You can't create a facebook clone in 2-3 months. Facebook is like FacebookOS, it probably has emacs somewhere in there. The size of functionality that FB provides is like a Mammoth (one of the ones standing on a turtle with the world on its back).

Maybe something simpler with some subset of the functionality that some subset of users care about. Your point still stands about taking a long time to suck up the data. Also, now you'll probably get thrown in jail for doing 1% of the shady evil shit FB have done (and continue to do!).

> Facebook is like FacebookOS, it probably has emacs somewhere in there. The size of functionality that FB provides is like a Mammoth (one of the ones standing on a turtle with the world on its back).

I'm aware of that. The question is: how much of this functionality is actually used and appreciated by the users?

> Maybe something simpler with some subset of the functionality that some subset of users care about.

I'd venture to say "the majority of users care about". I did some amateurish research a while ago asking people how they are using FB. Most just scroll the feed, chat via FB, click "like" and occasionally comment; some participate in FB groups. There is a ton of functions rarely used, and some are deliberately broken (for example, FB deliberately removed past birthday notifications to create a sense of urgency to log on more often, and you need a workaround to catch up if you log in less often).

If you actually start using HumHub and compare it to FB, the former is a real pleasure to use. Will it ever have more users? Practically speaking, it's impossible. In any case, my point is not how fast one can create a usable FB clone, but that the code itself is no longer something that need to be jealously guarded.

> I'll never be able to gather a fraction of the user data they managed to get

But they got that user data, though having the code.

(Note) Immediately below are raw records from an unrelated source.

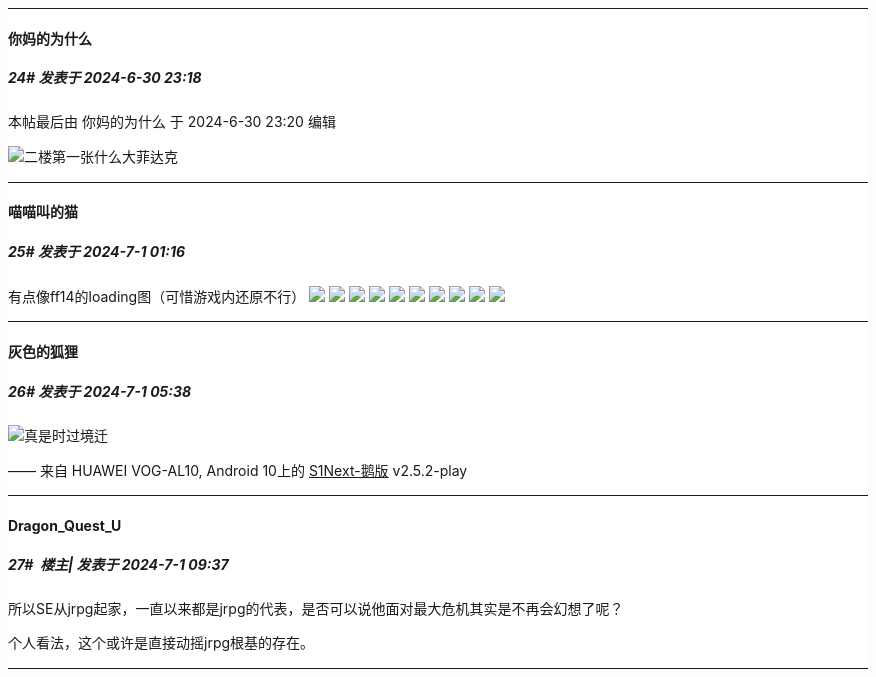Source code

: *****

####  你妈的为什么  
##### 24#       发表于 2024-6-30 23:18

 本帖最后由 你妈的为什么 于 2024-6-30 23:20 编辑 

<img src="https://static.saraba1st.com/image/smiley/face2017/125.png" referrerpolicy="no-referrer">二楼第一张什么大菲达克

*****

####  喵喵叫的猫  
##### 25#       发表于 2024-7-1 01:16

有点像ff14的loading图（可惜游戏内还原不行）
<img src="https://p.sda1.dev/18/511e2da25c96e73918db65ab5df447b1/image.jpg" referrerpolicy="no-referrer">
<img src="https://p.sda1.dev/18/2c847a0b7ef9b5f48e55ac75fbb14f5e/image.jpg" referrerpolicy="no-referrer">
<img src="https://p.sda1.dev/18/af8712677621826996e4bc915a15ccd6/image.jpg" referrerpolicy="no-referrer">
<img src="https://p.sda1.dev/18/dd88313c45a163d7fef66fbbca32486f/image.jpg" referrerpolicy="no-referrer">
<img src="https://p.sda1.dev/18/b3368eda93c9077cf0d3599047aa034c/image.jpg" referrerpolicy="no-referrer">
<img src="https://p.sda1.dev/18/13babc1ce73e95ba20b7be2e7158eab5/image.jpg" referrerpolicy="no-referrer">
<img src="https://p.sda1.dev/18/2e075f55ec513c9490afe6eeb2d088d3/image.jpg" referrerpolicy="no-referrer">
<img src="https://p.sda1.dev/18/348d73320aa41ab27462ff5470c111f9/image.jpg" referrerpolicy="no-referrer">
<img src="https://p.sda1.dev/18/77857b990c773cefe54d13d7ea682449/image.jpg" referrerpolicy="no-referrer">
<img src="https://p.sda1.dev/18/333cca83e4a3b480fce982c2068e0a5c/image.jpg" referrerpolicy="no-referrer">

*****

####  灰色的狐狸  
##### 26#       发表于 2024-7-1 05:38

<img src="https://p.sda1.dev/18/50f1687cbde7e7523ac3db90475c2323/IMG_CMP_234055835.jpeg" referrerpolicy="no-referrer">真是时过境迁

—— 来自 HUAWEI VOG-AL10, Android 10上的 [S1Next-鹅版](https://github.com/ykrank/S1-Next/releases) v2.5.2-play

*****

####  Dragon_Quest_U  
##### 27#         楼主| 发表于 2024-7-1 09:37

所以SE从jrpg起家，一直以来都是jrpg的代表，是否可以说他面对最大危机其实是不再会幻想了呢？

个人看法，这个或许是直接动摇jrpg根基的存在。

*****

The code is still the essential bit in the first place. If someone else had had the Facebook code before they did, they could have gotten the data.

Code has become a commodity of sorts, just like construction expertise for build 20 story high rises.

It's a good clean data set to train ML models that is the current proprietary advantage set.

Then there should be a push for anonymous open data sets.
In practice it turns out to be nearly impossible to anonymise data sets.